There are few case reports previously published using two associated oxygenators in patients with refractory hypoxemia using VV-ECMO.(14-16) Kang et al. described the use of two oxygenators in series in an obese patient with refractory hypoxemia and hypercapnia, which improved after achieving a blood flow of 10.2L/minute through the two oxygenators.(14) Leloup et al. also described an in-series oxygenator association in an ARDS patient evolving with refractory hypercapnia and concomitant traumatic cerebral hemorrhage. This patient needed a blood flow of 5.1L/minute through the oxygenators to resolve the hypercapnia; however, there was very little effect on her systemic oxygenation.(15) Cantwel et al. described a leptospirosis patient with alveolar hemorrhage who needed ECMO support, in which the in-parallel configuration was used due to refractory hypoxemia and hypercapnia. A prompt resolution of the hypercapnia was achieved, with a progressive correction of hypoxemia, using an ECMO blood flow up to 8L/minute.(16) In a particular ECMO support scenario, Malik et al. described the use of two ECMO circuits in parallel (with the need for four cannulas), both for exclusive respiratory assistance (two VV-ECMO circuits). The systemic gases improved with a total blood flow of 9L/minute.(8) Navas-Blanco et al. described the successful association of venoarterial and VV-ECMO in a patient with associated severe cardiovascular and respiratory failure.(23) Hamilton et al.,(10) Gygax et al.(13) and Lonsky et al.(12) described the successful use of an in-parallel association of oxygenators during cardiopulmonary bypass in very obese patients. Kelli et al. experimentally described the in-parallel association of oxygenators as effective in improving oxygenation in situations with a low rate of blood flow.(11) Unfortunately, these previous reports included little information about circuit pressures, circuit resistance, postmembrane oxygen content and CO2 removal.

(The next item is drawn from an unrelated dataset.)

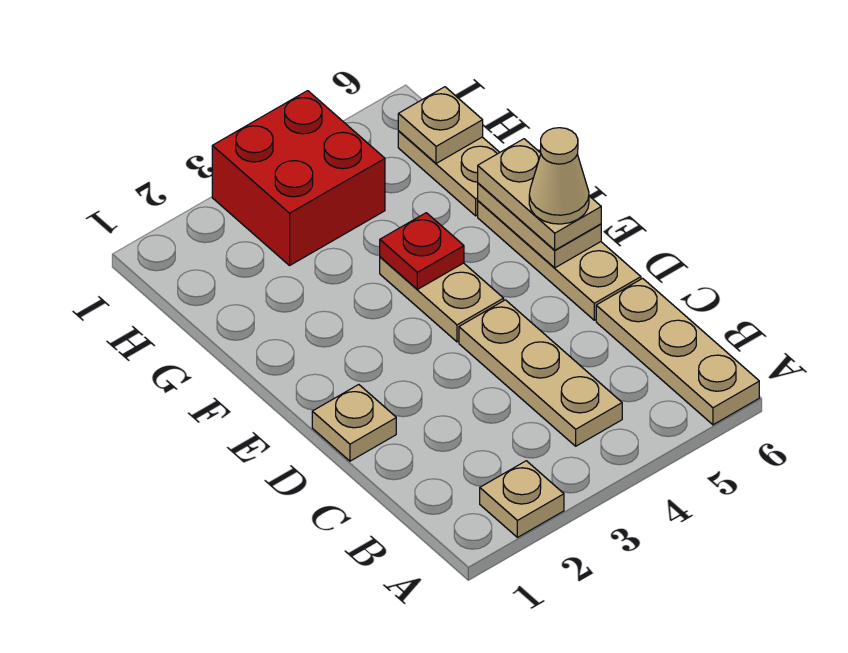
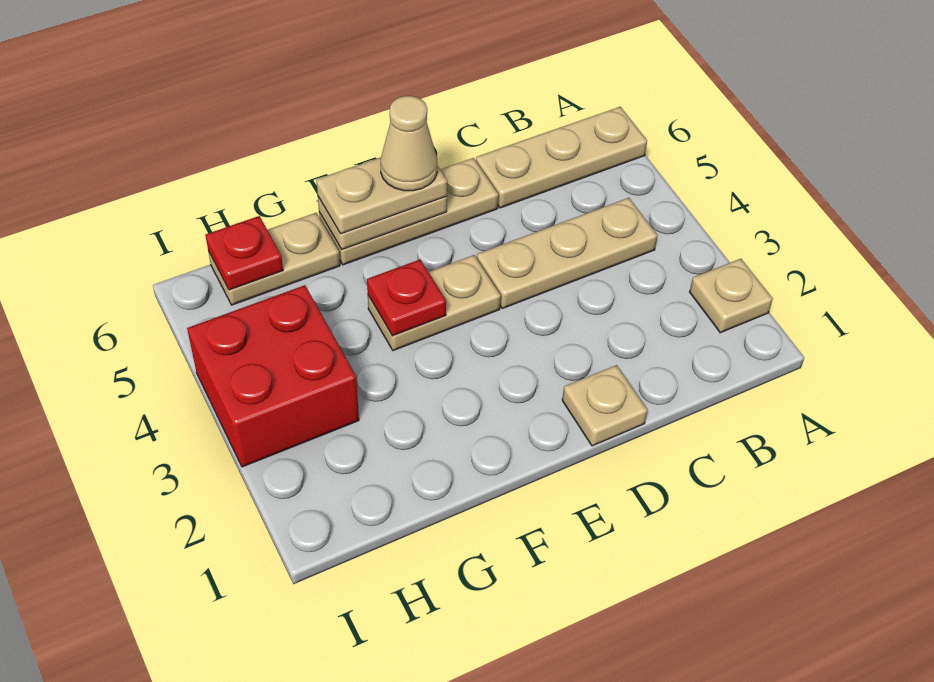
tan 1x1 plate [398,87,483,163] -> red 1x1 plate [206,216,283,290]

In general, oxygenations slightly improve after any type of association of a second oxygenator, but the data reported do not allow us to infer whether this improvement was due to the presence of the second oxygenator or simply due to an increase in blood flow. Hypercapnia, when present, is highly reduced with any of the tested associations. The effect of low-resistance oxygenator associations on pressures in the extracorporeal circuit is minimal.


This study has several limitations. It was performed with an animal model using a type of oxygenator with excellent performance. The use of different types of oxygenators may result in different findings, as resistance to blood flow, surface area, and rated flow may differ according to the model and fabricants. Despite the different characteristics of the oxygenators on the market, they all have reasonable performance considering these characteristics. The animal models had controlled physiological conditions. Patients with acidosis, anemia, hypoxia, and hyperthermia may have different CO2 and oxygen kinetics. Therefore, the behavior of oxygenation and CO2 clearance may be slightly different in such clinical scenarios. The period studied was very short, and the physiology of the oxygenator changes considerably over time.(24) We collected data from animals using one oxygenator and derived the data for two oxygenators. Finally, although we used a previously validated mathematical model, it is possible that other unmeasured variables that were not considered in the model will alter the results. A direct comparison between the two configurations must be performed to confirm or refute our data.


The use of oxygenators during venous-venous extracorporeal membrane oxygenation support provides a modest increase in carbon dioxide partial pressure removal with a slight improvement in oxygenation. The effect of oxygenator associations on extracorporeal circuit pressures is minimal, but it depends on the intrinsic oxygenator properties. Understanding the limitations of the available products, the hemodynamic status, and the physiology of the patient facilitates the application of these findings; moreover, the use of associations of oxygenators is limited to specific and extreme rescue scenarios.